* [Exercise set]:
- a) From the blog post on science and God, echo the passage that opens with the words containing "That is the" and closes with "Himself to you.".
- b) List every sentence in the blog post on science and God that ends with a question mark.

That is the key.  There's a world of difference between following rules by rote because that's just what you feel you have to do, and following the rules because you have a desire to serve the one that put the rules there.  The former means you gain nothing, the latter means you gain everything.

Saturday, April 6, 2013

Views on Science

One of the big reasons people don't believe in God (or at least an excuse that is popular) is that they think science doesn't support it.  That science somehow disproves God.  First off, that whole notion doesn't make sense.  If God exists, He exists outside of science.  There is no test to prove or disprove that, and there never will be one.  The only true test is to ask God to show Himself to you.

Now, there are certainly several key sciences where people consider there to be a sort of round-about evidence for or against God.  Things that give people pause in reconciling their beliefs and this fact of science.  I enjoy encountering these things that seem to make no sense, as they make me re-evaluate things.  It helps me get closer to the truth, and get deeper into my faith. 

Here's my current view on these sciences and how things may not be what they seem.  Some details may not be quite right, but overall I think I'm on the right track.


Biology:  We'll jump right into the big one: evolution.  There's a lot of back and forth on fossil records and is micro-evolution ever a net positive instead of just a tradeoff and whatnot.  I simply can't follow all of that, there seems to be evidence both ways, and I'm not a good enough biologist to evaluate it myself.  So I'd like to go deeper.  Back further.  Where did it all start anyway?  How did life get here to begin with?  How did a simple cell form?

Stored data entries
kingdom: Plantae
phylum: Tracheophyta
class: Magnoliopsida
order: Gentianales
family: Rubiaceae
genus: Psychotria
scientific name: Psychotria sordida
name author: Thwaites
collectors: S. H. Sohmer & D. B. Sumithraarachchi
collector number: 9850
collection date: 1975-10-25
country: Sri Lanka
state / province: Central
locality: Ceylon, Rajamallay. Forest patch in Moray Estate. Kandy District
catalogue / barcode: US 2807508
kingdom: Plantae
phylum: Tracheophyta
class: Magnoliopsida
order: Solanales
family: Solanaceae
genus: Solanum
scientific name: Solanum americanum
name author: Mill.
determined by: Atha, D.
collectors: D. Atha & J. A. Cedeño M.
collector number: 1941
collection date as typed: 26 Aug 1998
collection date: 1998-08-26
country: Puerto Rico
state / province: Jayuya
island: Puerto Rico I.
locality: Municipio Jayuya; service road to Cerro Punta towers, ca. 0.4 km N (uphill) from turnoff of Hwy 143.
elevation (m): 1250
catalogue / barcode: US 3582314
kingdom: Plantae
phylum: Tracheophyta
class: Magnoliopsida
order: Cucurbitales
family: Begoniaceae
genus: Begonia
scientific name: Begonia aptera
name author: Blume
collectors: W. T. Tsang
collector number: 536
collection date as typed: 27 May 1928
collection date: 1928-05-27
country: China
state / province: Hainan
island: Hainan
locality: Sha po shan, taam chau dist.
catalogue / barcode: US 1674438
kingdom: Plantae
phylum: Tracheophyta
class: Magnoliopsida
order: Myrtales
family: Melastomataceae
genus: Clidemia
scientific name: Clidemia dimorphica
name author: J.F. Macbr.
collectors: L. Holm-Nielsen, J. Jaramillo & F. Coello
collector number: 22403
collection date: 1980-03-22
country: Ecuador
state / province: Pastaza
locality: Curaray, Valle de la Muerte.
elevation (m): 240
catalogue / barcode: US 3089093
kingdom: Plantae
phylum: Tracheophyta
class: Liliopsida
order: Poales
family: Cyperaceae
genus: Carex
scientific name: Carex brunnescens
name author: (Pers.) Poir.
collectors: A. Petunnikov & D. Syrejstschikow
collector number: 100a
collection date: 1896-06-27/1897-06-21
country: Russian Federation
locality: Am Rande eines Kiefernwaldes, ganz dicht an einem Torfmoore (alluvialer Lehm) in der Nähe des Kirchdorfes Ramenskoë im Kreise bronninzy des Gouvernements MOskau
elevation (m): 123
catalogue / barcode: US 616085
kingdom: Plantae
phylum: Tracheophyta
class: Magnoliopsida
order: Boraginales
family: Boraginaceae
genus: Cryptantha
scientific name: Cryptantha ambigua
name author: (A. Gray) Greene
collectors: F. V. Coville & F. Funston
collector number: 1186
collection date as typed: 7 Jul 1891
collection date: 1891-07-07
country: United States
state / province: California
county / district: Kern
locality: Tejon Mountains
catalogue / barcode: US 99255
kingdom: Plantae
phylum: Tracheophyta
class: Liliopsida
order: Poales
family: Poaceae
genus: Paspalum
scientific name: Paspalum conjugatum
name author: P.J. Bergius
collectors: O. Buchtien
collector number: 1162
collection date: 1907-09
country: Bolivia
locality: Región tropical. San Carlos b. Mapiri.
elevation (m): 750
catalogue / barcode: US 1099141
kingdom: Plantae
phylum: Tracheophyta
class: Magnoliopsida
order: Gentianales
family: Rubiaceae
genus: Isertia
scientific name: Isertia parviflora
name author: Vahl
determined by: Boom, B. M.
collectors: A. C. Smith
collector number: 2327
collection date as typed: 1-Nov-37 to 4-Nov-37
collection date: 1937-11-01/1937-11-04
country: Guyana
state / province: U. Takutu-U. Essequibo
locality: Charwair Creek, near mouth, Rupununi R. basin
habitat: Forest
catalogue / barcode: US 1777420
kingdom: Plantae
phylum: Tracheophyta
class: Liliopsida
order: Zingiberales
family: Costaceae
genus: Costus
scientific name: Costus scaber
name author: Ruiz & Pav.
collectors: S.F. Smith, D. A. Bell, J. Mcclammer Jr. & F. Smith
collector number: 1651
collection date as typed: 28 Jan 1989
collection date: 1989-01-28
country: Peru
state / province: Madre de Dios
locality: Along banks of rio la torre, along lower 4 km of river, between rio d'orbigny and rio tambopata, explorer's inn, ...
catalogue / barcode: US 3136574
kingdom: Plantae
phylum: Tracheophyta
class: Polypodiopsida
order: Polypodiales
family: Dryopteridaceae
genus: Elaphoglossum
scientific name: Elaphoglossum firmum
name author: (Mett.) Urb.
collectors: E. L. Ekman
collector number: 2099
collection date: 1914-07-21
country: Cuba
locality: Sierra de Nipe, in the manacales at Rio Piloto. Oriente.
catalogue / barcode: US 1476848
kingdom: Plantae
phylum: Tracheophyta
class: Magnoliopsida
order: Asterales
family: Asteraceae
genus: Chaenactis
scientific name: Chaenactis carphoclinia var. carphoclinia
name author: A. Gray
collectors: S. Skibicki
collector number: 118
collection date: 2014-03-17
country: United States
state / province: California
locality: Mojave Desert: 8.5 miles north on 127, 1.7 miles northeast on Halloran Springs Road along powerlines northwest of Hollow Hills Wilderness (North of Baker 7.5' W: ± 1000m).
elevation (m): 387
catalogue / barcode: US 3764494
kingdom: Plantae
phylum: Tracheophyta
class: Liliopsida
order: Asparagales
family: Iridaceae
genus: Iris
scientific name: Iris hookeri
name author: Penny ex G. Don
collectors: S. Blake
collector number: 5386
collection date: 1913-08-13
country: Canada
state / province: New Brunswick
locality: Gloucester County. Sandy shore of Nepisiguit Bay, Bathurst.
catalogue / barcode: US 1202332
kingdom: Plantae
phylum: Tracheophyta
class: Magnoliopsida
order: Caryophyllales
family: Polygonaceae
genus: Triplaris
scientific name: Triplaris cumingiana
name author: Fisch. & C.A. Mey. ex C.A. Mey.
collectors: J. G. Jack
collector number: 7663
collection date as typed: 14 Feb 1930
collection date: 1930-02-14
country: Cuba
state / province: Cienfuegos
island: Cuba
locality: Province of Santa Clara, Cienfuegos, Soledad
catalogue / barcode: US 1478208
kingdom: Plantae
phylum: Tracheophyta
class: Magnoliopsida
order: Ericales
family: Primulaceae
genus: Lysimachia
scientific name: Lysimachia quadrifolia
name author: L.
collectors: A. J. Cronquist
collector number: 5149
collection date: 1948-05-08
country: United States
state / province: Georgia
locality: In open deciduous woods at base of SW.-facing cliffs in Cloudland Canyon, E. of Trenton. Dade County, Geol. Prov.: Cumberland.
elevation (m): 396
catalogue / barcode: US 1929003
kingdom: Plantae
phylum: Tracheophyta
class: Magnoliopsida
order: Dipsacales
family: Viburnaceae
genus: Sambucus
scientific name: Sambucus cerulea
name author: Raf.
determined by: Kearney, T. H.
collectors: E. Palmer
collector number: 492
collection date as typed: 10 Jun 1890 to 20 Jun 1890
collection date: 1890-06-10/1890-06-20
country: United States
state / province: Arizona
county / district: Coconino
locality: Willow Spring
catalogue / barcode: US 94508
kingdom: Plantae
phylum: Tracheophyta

* [Results of the tasks]:
- a)
That is the key.  There's a world of difference between following rules by rote because that's just what you feel you have to do, and following the rules because you have a desire to serve the one that put the rules there.  The former means you gain nothing, the latter means you gain everything.

Saturday, April 6, 2013

Views on Science

One of the big reasons people don't believe in God (or at least an excuse that is popular) is that they think science doesn't support it.  That science somehow disproves God.  First off, that whole notion doesn't make sense.  If God exists, He exists outside of science.  There is no test to prove or disprove that, and there never will be one.  The only true test is to ask God to show Himself to you.

- b)
Where did it all start anyway?
How did life get here to begin with?
How did a simple cell form?